Türkiye Sağlık Enstitüleri Başkanlığı (TÜSEB) ,sağlıkta, ülkemizin ileri teknoloji ve inovatif çalışmalarda ihtiyacını karşılamak üzere kuruldu. Bünyesinde sağlıkla ilgili 9 araştırma enstitüsü var. 2019’dan bu yana ilaç, aşı, tıbbi cihaz, biyomalzeme ve tanı kitleri gibi başlıklarda proje desteği veriyor. Akademinin bu proje çağrılarına daha fazla ilgi göstermesi gerekiyor. Sağlık alanında araştırmaya yönelik farklı birimlerin etkin işleyişi büyük önem taşıyor. Bu birimleri destekleyecek araştırma projelerine, ileri teknoloji ile ilişkili çalışmalara değer katacak en önemli kurumlardan biri de üniversite hastaneleri. Her bir üniversite hastanesi iyi kalite yayınları, bu yayınlara temel olan araştırmaları yürütecek kapasitedeki kadroları, uzmanlık eğitimi dışında üniversitelerin sağlık bilimleri ve diğer ilgili enstitülerinde yürüttükleri doktora programları ile ülkenin araştırma altyapısının merkezi kurumları olma niteliğini sürdürüyorlar. Var olan ekosistemin bir bütün olarak desteklenmesi başarıya ulaşılması için önemli. Bugün bu yazıda tartıştığımız sağlık teknolojileri ve dijitalleşme başlığında da başarı ülkemizin sağlık alanında tüm eğitim, uygulama ve araştırma kurumlarının bütüncül bir koordinasyonla ele alınması ve desteklenmesi ile mümkün.

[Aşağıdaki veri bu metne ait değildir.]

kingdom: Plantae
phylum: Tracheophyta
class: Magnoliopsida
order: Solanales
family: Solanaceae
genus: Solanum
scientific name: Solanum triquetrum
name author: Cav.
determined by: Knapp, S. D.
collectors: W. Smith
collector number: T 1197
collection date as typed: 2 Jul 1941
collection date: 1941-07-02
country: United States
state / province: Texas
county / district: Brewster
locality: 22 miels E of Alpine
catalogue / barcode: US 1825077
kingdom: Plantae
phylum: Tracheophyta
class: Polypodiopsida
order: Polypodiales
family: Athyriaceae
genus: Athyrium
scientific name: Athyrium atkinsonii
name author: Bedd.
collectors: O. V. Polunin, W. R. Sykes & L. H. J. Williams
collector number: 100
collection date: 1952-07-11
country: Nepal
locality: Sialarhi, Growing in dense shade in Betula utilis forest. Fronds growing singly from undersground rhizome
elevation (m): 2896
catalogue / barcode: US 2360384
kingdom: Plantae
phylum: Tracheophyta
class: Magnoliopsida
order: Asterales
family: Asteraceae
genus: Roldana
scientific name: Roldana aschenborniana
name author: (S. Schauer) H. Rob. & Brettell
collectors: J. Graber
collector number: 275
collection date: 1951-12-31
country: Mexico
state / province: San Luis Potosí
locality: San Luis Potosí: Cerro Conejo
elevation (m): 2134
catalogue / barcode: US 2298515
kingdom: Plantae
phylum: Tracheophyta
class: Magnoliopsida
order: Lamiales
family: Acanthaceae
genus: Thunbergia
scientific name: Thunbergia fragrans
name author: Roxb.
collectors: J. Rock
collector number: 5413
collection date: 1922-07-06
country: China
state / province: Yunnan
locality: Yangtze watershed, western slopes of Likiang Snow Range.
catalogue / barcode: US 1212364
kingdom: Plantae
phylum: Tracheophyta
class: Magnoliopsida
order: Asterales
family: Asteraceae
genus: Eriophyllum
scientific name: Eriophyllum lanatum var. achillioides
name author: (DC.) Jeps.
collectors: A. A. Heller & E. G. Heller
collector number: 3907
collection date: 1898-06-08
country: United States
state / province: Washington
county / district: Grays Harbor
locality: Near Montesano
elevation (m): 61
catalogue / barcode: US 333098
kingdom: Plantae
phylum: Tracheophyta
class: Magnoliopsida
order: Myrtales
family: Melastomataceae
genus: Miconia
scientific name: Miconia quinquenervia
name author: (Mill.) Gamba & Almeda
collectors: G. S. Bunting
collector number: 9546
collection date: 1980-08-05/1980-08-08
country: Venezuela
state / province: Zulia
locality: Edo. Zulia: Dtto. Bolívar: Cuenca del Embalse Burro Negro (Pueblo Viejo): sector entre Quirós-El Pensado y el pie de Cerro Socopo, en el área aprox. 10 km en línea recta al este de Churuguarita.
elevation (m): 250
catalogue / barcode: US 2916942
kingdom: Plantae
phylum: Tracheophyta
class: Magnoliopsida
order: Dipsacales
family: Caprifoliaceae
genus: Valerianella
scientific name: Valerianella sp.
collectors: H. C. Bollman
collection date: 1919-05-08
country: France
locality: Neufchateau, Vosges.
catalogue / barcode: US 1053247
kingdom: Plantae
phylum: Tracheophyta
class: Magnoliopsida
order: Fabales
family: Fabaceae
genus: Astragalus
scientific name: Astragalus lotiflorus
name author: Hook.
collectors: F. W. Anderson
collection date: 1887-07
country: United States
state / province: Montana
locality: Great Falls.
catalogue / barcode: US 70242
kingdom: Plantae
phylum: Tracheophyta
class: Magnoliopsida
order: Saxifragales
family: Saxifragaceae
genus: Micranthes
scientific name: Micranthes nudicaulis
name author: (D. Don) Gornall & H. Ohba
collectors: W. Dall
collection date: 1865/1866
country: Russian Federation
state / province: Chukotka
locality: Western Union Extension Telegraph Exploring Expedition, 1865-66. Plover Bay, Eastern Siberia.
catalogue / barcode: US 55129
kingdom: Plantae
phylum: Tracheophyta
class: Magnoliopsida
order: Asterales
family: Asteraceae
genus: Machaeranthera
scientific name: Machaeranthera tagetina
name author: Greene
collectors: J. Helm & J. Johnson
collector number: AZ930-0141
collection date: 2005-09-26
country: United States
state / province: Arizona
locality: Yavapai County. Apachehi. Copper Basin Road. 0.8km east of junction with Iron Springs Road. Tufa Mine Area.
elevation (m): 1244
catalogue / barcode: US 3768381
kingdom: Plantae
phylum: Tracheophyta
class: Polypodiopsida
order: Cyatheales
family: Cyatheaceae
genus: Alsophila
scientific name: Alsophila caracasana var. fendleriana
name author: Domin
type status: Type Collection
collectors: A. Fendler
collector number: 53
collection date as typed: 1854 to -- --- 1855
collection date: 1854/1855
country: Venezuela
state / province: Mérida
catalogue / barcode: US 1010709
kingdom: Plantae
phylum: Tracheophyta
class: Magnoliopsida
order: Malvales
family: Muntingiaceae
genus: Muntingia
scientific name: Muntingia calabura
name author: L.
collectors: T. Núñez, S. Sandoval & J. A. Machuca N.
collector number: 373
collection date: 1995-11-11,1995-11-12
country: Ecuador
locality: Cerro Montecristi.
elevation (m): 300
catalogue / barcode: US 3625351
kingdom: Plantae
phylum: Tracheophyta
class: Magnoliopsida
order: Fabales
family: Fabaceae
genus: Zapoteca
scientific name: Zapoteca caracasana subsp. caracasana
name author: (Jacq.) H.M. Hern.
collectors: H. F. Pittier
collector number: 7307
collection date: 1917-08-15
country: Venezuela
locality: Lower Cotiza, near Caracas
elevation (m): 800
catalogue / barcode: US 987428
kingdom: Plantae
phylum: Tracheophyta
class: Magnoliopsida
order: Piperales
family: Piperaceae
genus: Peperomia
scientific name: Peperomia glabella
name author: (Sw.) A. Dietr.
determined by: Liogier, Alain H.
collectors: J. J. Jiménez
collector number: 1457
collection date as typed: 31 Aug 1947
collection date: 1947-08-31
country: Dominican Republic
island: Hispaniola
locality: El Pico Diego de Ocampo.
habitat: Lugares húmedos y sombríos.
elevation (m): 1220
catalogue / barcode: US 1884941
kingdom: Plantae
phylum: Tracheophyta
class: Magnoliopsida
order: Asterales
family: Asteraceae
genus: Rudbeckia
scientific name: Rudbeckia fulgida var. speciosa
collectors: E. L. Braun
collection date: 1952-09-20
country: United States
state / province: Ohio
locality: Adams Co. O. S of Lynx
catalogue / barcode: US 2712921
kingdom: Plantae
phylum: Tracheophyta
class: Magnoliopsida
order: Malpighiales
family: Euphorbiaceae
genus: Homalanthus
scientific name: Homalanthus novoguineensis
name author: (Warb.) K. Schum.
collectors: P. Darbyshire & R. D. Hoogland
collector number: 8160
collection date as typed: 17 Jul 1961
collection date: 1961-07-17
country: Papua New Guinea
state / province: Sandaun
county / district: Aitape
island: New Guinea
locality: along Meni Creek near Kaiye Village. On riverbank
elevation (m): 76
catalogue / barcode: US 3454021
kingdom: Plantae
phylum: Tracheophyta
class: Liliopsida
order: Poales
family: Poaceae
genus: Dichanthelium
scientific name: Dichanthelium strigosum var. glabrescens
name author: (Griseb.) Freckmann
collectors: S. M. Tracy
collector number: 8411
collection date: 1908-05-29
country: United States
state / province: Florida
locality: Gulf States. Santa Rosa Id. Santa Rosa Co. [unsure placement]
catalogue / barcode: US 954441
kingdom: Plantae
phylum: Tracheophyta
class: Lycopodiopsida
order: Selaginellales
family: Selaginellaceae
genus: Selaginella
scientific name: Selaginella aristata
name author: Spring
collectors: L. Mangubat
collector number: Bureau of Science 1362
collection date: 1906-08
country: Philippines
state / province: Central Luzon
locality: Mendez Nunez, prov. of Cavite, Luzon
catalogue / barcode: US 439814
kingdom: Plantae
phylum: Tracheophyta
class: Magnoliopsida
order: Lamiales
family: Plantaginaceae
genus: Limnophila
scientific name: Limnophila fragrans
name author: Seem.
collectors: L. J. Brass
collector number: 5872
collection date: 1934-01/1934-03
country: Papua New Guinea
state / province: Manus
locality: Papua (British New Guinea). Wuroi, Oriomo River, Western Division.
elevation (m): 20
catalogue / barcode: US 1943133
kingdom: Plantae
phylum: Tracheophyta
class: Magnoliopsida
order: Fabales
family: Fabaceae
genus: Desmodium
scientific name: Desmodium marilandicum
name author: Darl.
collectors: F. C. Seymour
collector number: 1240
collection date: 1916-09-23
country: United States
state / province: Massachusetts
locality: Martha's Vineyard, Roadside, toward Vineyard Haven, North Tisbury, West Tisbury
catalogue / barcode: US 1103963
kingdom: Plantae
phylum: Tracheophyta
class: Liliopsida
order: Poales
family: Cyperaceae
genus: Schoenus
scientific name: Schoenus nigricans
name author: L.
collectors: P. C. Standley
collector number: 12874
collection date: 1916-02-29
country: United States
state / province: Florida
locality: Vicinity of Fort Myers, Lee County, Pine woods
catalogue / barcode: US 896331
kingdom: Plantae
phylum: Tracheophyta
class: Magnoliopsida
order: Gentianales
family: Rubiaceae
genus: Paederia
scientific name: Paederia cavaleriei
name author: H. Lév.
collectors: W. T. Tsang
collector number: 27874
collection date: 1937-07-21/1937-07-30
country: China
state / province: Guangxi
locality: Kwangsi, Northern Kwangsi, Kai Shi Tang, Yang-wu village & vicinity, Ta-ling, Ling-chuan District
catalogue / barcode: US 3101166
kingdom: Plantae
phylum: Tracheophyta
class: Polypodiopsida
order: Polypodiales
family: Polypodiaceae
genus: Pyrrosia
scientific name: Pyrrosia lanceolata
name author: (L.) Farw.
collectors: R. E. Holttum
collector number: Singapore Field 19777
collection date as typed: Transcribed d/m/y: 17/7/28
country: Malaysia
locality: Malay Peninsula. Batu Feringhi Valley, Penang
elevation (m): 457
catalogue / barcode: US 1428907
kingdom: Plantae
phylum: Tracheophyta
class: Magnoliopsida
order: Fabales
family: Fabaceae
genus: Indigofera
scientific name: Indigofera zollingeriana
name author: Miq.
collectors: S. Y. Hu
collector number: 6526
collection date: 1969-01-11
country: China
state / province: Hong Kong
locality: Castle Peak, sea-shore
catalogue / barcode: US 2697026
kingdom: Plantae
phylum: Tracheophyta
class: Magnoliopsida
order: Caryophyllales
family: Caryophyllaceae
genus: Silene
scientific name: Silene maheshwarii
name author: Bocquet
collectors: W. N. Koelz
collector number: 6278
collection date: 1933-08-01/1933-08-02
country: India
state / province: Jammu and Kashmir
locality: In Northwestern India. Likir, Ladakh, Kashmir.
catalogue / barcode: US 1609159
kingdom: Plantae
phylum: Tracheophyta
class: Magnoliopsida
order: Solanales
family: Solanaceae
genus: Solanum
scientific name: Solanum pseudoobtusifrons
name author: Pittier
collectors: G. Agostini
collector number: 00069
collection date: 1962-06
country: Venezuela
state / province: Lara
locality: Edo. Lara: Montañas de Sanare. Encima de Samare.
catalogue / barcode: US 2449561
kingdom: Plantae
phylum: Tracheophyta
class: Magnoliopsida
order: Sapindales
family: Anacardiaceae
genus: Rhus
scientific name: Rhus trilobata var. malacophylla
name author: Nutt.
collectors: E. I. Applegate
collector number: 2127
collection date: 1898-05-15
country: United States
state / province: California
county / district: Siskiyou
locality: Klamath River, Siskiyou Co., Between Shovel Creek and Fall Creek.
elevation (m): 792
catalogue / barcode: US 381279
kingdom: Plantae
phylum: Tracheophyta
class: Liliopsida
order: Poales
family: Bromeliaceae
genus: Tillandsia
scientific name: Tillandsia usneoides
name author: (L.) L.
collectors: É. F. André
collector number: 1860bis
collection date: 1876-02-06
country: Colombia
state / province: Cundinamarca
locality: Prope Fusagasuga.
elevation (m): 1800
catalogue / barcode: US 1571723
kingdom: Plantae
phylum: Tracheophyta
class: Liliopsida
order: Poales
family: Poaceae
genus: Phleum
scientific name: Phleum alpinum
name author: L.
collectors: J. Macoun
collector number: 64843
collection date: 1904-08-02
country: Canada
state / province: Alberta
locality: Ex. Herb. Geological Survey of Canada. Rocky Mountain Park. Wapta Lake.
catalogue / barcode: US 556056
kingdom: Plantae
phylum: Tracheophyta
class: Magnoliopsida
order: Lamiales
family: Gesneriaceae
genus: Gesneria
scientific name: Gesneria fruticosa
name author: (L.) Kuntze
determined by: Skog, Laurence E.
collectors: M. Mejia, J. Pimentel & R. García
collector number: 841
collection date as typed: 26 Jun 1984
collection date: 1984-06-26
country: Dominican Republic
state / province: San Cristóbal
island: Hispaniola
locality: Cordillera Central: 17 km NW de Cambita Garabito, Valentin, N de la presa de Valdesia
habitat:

PROF. DR. SEZER ŞENER KOMSUOĞLU KİMDİR?
Prof. Dr. Sezer Şener Komsuoğlu, 1949 yılında Trabzon’da doğdu. Tıp Hekimi ve Nöroloji uzmanıdır. Eğitimini Atatürk, Ankara ve Hacettepe Üniversiteleri’nde tamamladı. İngiltere’de Birmingham Üniversitesi ve Aston Üniversitesi’nde Nörofizyoloji konusunda 3 yıl çalıştı. Türkiye’de Karadeniz Teknik Üniversitesi ve Kocaeli Üniversitesi’nin kuruluşlarında yer aldı. Nörolojik Bilimler alanında ulusal ve uluslararası düzeyde 250’nin üzerinde bilimsel yayını vardır. 2006-2014 yılları arasında 8 yıl Kocaeli Üniversitesi Rektörlüğü yaptı. Dr. Komsuoğlu, 2015-2022 yılları arasında Yükseköğretim Kurulu Başkan danışmanlığı görevinde bulundu. Bu dönemde yükseköğretimde, Akademide Kadın Çalışmaları Birimini kurdu. Bugün sayıları 117’yi bulan kadın çalışma merkezlerinde akademik ve hizmet odaklı çalışmalar yürüttü. Dr. Komsuoğlu, Avrupa Üniversiteler Birliği’nin (EUA) araştırma ve inovasyon komitesinin seçilmiş 19 üyesinden biridir. Oxford Üniversitesi’nce 2015’te yayınlanan Woman Scientist kitabında Türkiye’den seçilen 3 bilim kadınından biri olarak yer alıyor.. 2021’de Türk Nöroloji Derneği’nin, Bilim ve Hizmet ödülü kendisine tevdi edildi. Dr. Komsuoğlu, Prof. Dr. Baki Komsuoğlu’nun eşi, Prof. Dr. Ayşegül K. Çıtıpıtıoğlu ve Prof. Dr. Feride İpek K. Çelikyurt’un annesidir.